]> git.apps.os.sepia.ceph.com Git - ceph.git/commitdiff
Objecter: don't attempt to read from non-primary on EC pools 35326/head
authorIlya Dryomov <idryomov@gmail.com>
Thu, 28 May 2020 10:24:20 +0000 (12:24 +0200)
committerIlya Dryomov <idryomov@gmail.com>
Sun, 31 May 2020 12:26:28 +0000 (14:26 +0200)
With BALANCE_READS or LOCALIZE_READS set, the client will hang if
the non-primary OSD is picked because the OSD will most likely drop
the op (or start waiting for peering that won't actually happen).
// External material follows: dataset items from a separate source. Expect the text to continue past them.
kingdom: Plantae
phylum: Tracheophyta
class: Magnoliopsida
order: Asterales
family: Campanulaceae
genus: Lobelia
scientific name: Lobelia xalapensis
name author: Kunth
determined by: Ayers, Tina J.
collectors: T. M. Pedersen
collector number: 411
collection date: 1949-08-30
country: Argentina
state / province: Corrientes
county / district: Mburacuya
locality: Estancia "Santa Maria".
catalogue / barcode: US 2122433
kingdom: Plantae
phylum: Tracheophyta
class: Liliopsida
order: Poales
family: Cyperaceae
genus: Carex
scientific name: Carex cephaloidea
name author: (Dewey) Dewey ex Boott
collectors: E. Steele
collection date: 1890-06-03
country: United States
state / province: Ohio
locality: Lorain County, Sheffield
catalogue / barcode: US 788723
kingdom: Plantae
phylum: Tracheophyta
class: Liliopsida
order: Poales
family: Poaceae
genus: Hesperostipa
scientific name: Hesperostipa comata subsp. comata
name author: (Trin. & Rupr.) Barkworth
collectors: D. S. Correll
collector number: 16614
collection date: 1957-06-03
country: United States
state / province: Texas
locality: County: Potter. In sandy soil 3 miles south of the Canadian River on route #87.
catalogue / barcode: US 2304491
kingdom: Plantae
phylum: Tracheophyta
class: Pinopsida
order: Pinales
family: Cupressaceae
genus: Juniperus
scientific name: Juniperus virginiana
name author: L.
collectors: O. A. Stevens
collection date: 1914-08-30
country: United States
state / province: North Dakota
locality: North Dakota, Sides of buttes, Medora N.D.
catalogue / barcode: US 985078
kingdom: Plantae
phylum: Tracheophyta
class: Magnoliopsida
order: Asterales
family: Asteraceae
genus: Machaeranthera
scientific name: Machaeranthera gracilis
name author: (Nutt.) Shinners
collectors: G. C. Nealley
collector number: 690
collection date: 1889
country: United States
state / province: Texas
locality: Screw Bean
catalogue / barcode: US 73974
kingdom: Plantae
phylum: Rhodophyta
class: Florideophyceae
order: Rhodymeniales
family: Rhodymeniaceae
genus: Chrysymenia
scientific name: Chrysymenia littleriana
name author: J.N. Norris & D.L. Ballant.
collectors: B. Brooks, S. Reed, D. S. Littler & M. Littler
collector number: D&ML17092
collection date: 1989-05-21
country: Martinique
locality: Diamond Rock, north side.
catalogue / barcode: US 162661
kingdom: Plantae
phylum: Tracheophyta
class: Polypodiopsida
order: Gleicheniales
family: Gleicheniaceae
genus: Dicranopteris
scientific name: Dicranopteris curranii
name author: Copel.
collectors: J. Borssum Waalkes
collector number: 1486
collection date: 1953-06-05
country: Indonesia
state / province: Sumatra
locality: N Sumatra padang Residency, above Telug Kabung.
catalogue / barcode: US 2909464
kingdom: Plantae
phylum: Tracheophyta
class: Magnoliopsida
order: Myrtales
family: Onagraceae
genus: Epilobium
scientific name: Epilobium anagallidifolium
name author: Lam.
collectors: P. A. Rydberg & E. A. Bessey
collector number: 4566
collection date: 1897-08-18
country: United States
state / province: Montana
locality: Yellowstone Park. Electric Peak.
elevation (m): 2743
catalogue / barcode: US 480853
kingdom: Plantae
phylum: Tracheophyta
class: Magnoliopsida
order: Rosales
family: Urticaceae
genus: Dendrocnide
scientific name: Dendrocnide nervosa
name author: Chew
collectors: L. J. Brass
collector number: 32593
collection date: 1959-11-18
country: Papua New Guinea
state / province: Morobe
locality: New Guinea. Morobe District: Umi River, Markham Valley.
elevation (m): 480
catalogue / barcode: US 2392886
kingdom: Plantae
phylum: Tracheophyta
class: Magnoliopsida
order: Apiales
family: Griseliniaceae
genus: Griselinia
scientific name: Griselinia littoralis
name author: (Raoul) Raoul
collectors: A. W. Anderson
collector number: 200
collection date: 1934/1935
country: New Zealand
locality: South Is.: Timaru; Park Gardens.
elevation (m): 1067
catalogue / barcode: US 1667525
Refactor the code so that the replica read conditions don't need to
be repeated.  Apart from the missing replica pool check, the acting
set size was checked only in the LOCALIZE_READS case.

Fixes: https://tracker.ceph.com/issues/45793
Signed-off-by: Ilya Dryomov <idryomov@gmail.com>
src/osdc/Objecter.cc

index c59807ee4e3896c522ca0be79e1ba0fc60518b79..6c260d57cecc2efef1c024d474c8a512d2329e11 100644 (file)
@@ -2853,20 +2853,19 @@ int Objecter::_calc_target(op_target_t *t, Connection *con, bool any_change)
                   << " acting " << acting
                   << " primary " << acting_primary << dendl;
     t->used_replica = false;
-    if (acting_primary == -1) {
-      t->osd = -1;
-    } else {
+    if ((t->flags & (CEPH_OSD_FLAG_BALANCE_READS |
+                     CEPH_OSD_FLAG_LOCALIZE_READS)) &&
+        !is_write && pi->is_replicated() && acting.size() > 1) {
       int osd;
-      bool read = is_read && !is_write;
-      if (read && (t->flags & CEPH_OSD_FLAG_BALANCE_READS)) {
+      ceph_assert(is_read && acting[0] == acting_primary);
+      if (t->flags & CEPH_OSD_FLAG_BALANCE_READS) {
        int p = rand() % acting.size();
        if (p)
          t->used_replica = true;
        osd = acting[p];
        ldout(cct, 10) << " chose random osd." << osd << " of " << acting
                       << dendl;
-      } else if (read && (t->flags & CEPH_OSD_FLAG_LOCALIZE_READS) &&
-                acting.size() > 1) {
+      } else {
        // look for a local replica.  prefer the primary if the
        // distance is the same.
        int best = -1;
@@ -2889,10 +2888,10 @@ int Objecter::_calc_target(op_target_t *t, Connection *con, bool any_change)
        }
        ceph_assert(best >= 0);
        osd = acting[best];
-      } else {
-       osd = acting_primary;
       }
       t->osd = osd;
+    } else {
+      t->osd = acting_primary;
     }
   }
   if (legacy_change || unpaused || force_resend) {